Le hasard fera-t-il rencontrer à Gaston Mme de Beauséant ou le jeune homme devra-t-il forcer la porte du destin ? Saura-t-il la convaincre de quitter sa retraite et se fera-t-il aimer de cette grande dame qui avait pourtant choisi de renoncer au monde et à l’amour ?

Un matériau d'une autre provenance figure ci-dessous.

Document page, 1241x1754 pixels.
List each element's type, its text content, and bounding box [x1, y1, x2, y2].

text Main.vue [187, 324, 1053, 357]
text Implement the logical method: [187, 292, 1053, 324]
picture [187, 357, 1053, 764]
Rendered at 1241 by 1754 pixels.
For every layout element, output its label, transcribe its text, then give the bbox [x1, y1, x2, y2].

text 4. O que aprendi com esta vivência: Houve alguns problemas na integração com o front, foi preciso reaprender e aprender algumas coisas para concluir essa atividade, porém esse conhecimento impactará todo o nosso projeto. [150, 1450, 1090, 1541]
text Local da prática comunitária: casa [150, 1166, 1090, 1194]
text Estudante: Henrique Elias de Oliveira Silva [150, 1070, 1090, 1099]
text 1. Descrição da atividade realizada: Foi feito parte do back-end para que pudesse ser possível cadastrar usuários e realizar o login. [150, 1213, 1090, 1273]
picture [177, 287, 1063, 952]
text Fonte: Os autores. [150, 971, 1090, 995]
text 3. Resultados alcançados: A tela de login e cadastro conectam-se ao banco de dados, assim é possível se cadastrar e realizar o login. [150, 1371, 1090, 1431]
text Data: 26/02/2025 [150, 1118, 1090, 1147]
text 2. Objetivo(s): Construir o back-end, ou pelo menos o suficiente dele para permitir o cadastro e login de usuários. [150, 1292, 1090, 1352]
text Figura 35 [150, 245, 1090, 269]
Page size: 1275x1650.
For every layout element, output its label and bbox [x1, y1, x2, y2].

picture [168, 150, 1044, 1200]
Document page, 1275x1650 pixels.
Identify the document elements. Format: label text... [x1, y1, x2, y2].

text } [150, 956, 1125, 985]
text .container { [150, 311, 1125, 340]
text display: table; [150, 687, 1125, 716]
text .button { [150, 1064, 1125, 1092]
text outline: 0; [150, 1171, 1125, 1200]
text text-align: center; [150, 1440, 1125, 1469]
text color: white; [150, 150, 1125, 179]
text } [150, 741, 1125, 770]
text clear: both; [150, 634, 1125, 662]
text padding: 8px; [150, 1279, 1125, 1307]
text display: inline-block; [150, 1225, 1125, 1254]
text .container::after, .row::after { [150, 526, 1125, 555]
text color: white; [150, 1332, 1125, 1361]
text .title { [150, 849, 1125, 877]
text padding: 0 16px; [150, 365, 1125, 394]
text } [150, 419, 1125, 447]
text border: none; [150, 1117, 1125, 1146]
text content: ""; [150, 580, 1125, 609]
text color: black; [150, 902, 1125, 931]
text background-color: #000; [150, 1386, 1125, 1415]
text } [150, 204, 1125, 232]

« En 1822, au commencement du printemps, les médecins de Paris envoyèrent en Basse-Normandie un jeune homme qui relevait alors d’une maladie inflammatoire causée par quelque excès d’étude, ou de vie peut-être. »p. 11
Dans l’histoire de l’œuvre
Balzac rédige vraisemblablement La Femme abandonnée à la Poudrerie d’Angoulême durant l’été 1832. Le récit paraît pour la première fois dans la Revue de Paris les 9 et 16 septembre 1832, avec la mention « À la Poudrerie d’Angoulême, août 1832 » ; son titre est conservé dans les éditions suivantes.
Ce qui distingue cette édition
Le texte intégral est présenté avec un accompagnement attentif aux choix de Mme de Beauséant et aux contraintes qui pèsent sur elle. Les notes replacent les personnages dans La Comédie humaine et donnent à comprendre la sobriété tragique du récit.